Das japanische Unternehmen iSpace wollte die Tage einen weiteren, zweiten Versuch unternehmen, und weich auf dem Mond landen. Auch dieser Versuch ist gescheitert, wie nun fest steht.
Japans zweite iSpace-Mission
Im Januar 2025 wurde mit einer Falcon 9-Mission ein neues Mondlandefahrzeug – Hakuto-R Mission 2 (Resilience) – der japanischen Firma iSpace – in den Weltraum gebracht. Das war die zweite Mond-Mission des Unternehmen, denn im Mai 2023 hatte ich im Blog-Beitrag Erste private japanische Mondlandung gescheitert über den Versuch einer erste unbemannten Mondlandung einer privaten Firma berichtet. Die Mission der japanischen Firma iSpace scheiterte damals wohl wegen eines Software-Fehlers. Der Lander stürzte aus ca. einem Kilometer Höhe ab, nachdem das Landetriebwerk abgeschaltet worden war.
Mit der Falcon 9 wurde noch eine weitere Mondlandesonde gestartet (siehe Zwei Lande-Roboter auf dem Weg zum Mond).
Der Flug der Sonde Resilience zum Mond dauerte mehrere Monate, bis eine Umlaufbahn erreicht wurde. Nach dem ersten Monat absolvierte Resilience einen Mondvorbeiflug und operierte anschließend im tiefen Weltraum, bevor die Sonde in eine Umlaufbahn um den Mond einschwenkte.
Die Hakuto-R Mission 2 baute vom Raumfahrzeug im wesentlichen auf dem Entwurf der gescheiterten Hakuto-R Mission 1 auf, wobei aber Verbesserungen vorgenommen wurden, um erfolgreich eine weiche Landung zu schaffen.
Die Hauptziele dieser Mission waren die weiche Landung auf der Mondoberfläche sowie die Erprobung des selbstgebauten Rovers (mit Namen Tenacious) sowie der Transport weiterer Nutzlasten zur Mondoberfläche. Der nur 5 kg schwere, 31,5 cm breite und 54 cm lange Rover war mit einer HD-Kamera zur Aufnahme von Bildern von der Mondoberfläche und einer Schaufel ausgestattet.
Darüber hinaus sollen die gesammelten Daten dazu genutzt werden, das nachfolgende Landermodell APEX zu verbessern.
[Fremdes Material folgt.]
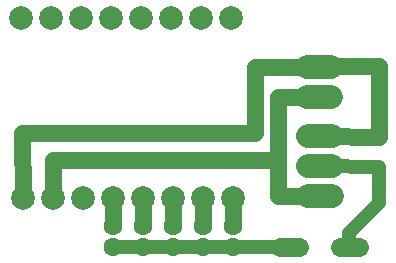
<source format=gbr>
%FSLAX34Y34*%
%MOMM*%
%LNCOPPER_BOTTOM*%
G71*
G01*
%ADD10C,2.000*%
%ADD11C,2.000*%
%ADD12C,1.400*%
%ADD13C,1.200*%
%ADD14C,1.600*%
%ADD15C,1.600*%
%LPD*%
X60108Y207271D02*
G54D10*
D03*
X85508Y207249D02*
G54D10*
D03*
X110909Y207227D02*
G54D10*
D03*
X161708Y207182D02*
G54D10*
D03*
X187108Y207160D02*
G54D10*
D03*
X212508Y207138D02*
G54D10*
D03*
X237908Y207116D02*
G54D10*
D03*
X136308Y207205D02*
G54D10*
D03*
X61305Y54876D02*
G54D10*
D03*
X86705Y54854D02*
G54D10*
D03*
X112105Y54831D02*
G54D10*
D03*
X162905Y54787D02*
G54D10*
D03*
X188305Y54765D02*
G54D10*
D03*
X213705Y54743D02*
G54D10*
D03*
X239105Y54721D02*
G54D10*
D03*
X137505Y54809D02*
G54D10*
D03*
G54D11*
X322400Y140294D02*
X302400Y140294D01*
G54D11*
X322400Y165694D02*
X302400Y165694D01*
G54D11*
X322800Y56269D02*
X302800Y56269D01*
G54D11*
X322800Y81669D02*
X302800Y81669D01*
G54D11*
X322800Y107069D02*
X302800Y107069D01*
G54D12*
X312400Y140294D02*
X277196Y140406D01*
X277200Y56669D01*
X312800Y56269D01*
G54D12*
X86705Y54854D02*
X86705Y86963D01*
X86600Y87069D01*
X277800Y87069D01*
G54D12*
X312800Y107069D02*
X362803Y106163D01*
X362803Y166091D01*
X258028Y165694D01*
X258200Y109769D01*
X60900Y110069D01*
X61200Y54982D01*
X61305Y54876D01*
G54D13*
X312800Y81669D02*
X363200Y81160D01*
X363200Y50600D01*
X337800Y25200D01*
X337800Y13294D01*
G54D12*
X239105Y54721D02*
X239105Y30908D01*
G54D13*
X137387Y13000D02*
X248106Y12897D01*
X287000Y12897D01*
G54D14*
X345800Y13294D02*
X329800Y13294D01*
G54D14*
X295000Y12897D02*
X279000Y12897D01*
X163302Y13116D02*
G54D15*
D03*
X188702Y13093D02*
G54D15*
D03*
X214102Y13071D02*
G54D15*
D03*
X239502Y13049D02*
G54D15*
D03*
X137902Y13137D02*
G54D15*
D03*
X162905Y30975D02*
G54D15*
D03*
X188305Y30952D02*
G54D15*
D03*
X213705Y30930D02*
G54D15*
D03*
X239105Y30908D02*
G54D15*
D03*
X137505Y30997D02*
G54D15*
D03*
G54D12*
X213705Y54743D02*
X213705Y30930D01*
G54D12*
X188305Y54765D02*
X188305Y30952D01*
G54D12*
X162905Y54787D02*
X162905Y30974D01*
G54D12*
X137505Y54809D02*
X137505Y30997D01*
M02*

</source>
Dieses soll im Jahr 2026 starten und unter anderem Nutzlasten der NASA zur Mondrückseite befördern. Das ist nun aber alles Schall und Rauch.
Landeoperation wohl gescheitert
In einem Status-Update hat iSpace das Scheitern des letzten Schritts, der weichen Mondlandung, bekannt gegeben. Am 6. Juni 2025 (JST) begann die Resilence-Mondlandefähre mit einer Landesequenz, um weich auf der Mondoberfläche aufzusetzen.
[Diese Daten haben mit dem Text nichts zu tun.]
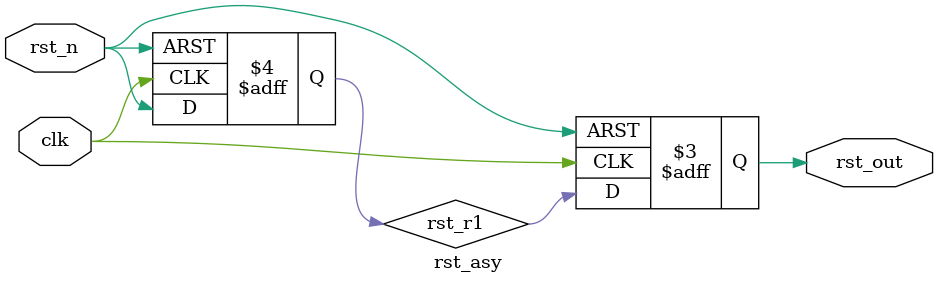
<source format=v>
module rst_asy (
    input clk,
    input rst_n,
    output rst_out
);
reg rst_r1;
    always @(posedge clk or negedge rst_n)begin
        if (~rst_n) begin
            rst_r1 <= 1'b0;
            rst_out <= 1'b0;
        end
        else begin
            rst_r1 <= rst_n;
            rst_out <= rst_r1;
        end
    end
endmodule 
</source>
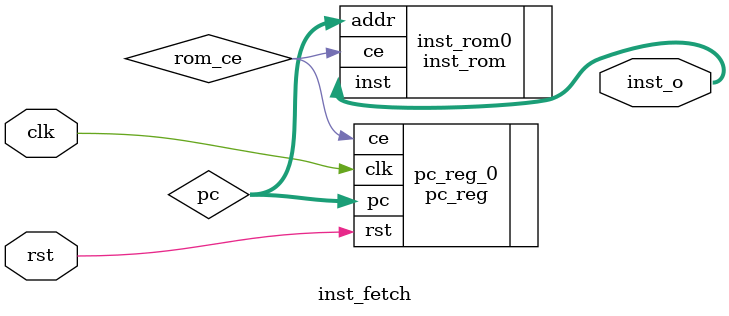
<source format=v>
module inst_fetch (
    input wire rst,
    input wire clk,
    output wire[31:0] inst_o
);

    // 内部的信号线，用于连接PC模块的输出和ROM模块的输入
    wire[5:0] pc;
    wire rom_ce;

    // pc_reg 模块元件例化
    pc_reg pc_reg_0(
        .clk(clk),
        .rst(rst),              // .rst 是 pc_reg 模块的输出端口名，inst_fetch 的输入信号 rst 连接到 .rst 上
        .pc(pc),
        .ce(rom_ce)             // .ce 是 pc_reg 模块的端口名，它的输出连接到 rom_ce 这根信号线上。
    );

    // rom 模块元件例化
    inst_rom inst_rom0(
        .ce(rom_ce),
        .addr(pc),
        .inst(inst_o)
    );

endmodule
</source>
Der Lander sank von einer Höhe von ca. 100 km auf ca. 20 km ab und zündete dann wie geplant sein Haupttriebwerk, um die Abbremsung einzuleiten. Zwar wurde bestätigt, dass die Lage des Landers nahezu senkrecht war, aber danach ging die Telemetrie verloren. Es wurde zwar noch ein Reboot-Kommando an den Lander geschickt, was aber wohl erfolglos blieb.
Die Ingenieure schreiben, dass der Laser-Entfernungsmesser, der zur Messung der Entfernung zur Mondoberfläche verwendet wurde, Verzögerungen bei der Ermittlung gültiger Messwerte hatte. Infolgedessen konnte der Lander nicht ausreichend abbremsen, um die für die geplante Mondlandung erforderliche Geschwindigkeit zu erreichen.
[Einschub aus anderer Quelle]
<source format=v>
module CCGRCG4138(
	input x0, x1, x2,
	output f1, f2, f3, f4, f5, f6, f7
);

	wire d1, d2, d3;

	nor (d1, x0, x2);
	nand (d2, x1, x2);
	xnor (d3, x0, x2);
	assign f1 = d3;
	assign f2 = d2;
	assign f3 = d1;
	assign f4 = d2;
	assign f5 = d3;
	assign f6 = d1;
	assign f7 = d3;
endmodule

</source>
Nach der Landesequenz konnte das Missionskontrollzentrum keine Kommunikation mit der Resilence-Mondlandefähre herstellen. Aufgrund dieser Umstände wird derzeit davon ausgegangen, dass der Lander wahrscheinlich eine harte Landung auf der Mondoberfläche durchgeführt hat und zerschellt ist.
Um 8:00 Uhr am 6. Juni 2025 kamen die Missionskontrolleure zum Schluss, dass es unwahrscheinlich ist, dass die Kommunikation mit der Landefähre wiederhergestellt werden kann und daher keine weiche Landung erfolgte. Es wurde beschlossen, die Mission zu beenden. heise hat hier noch einige Informationen zur Mission veröffentlicht.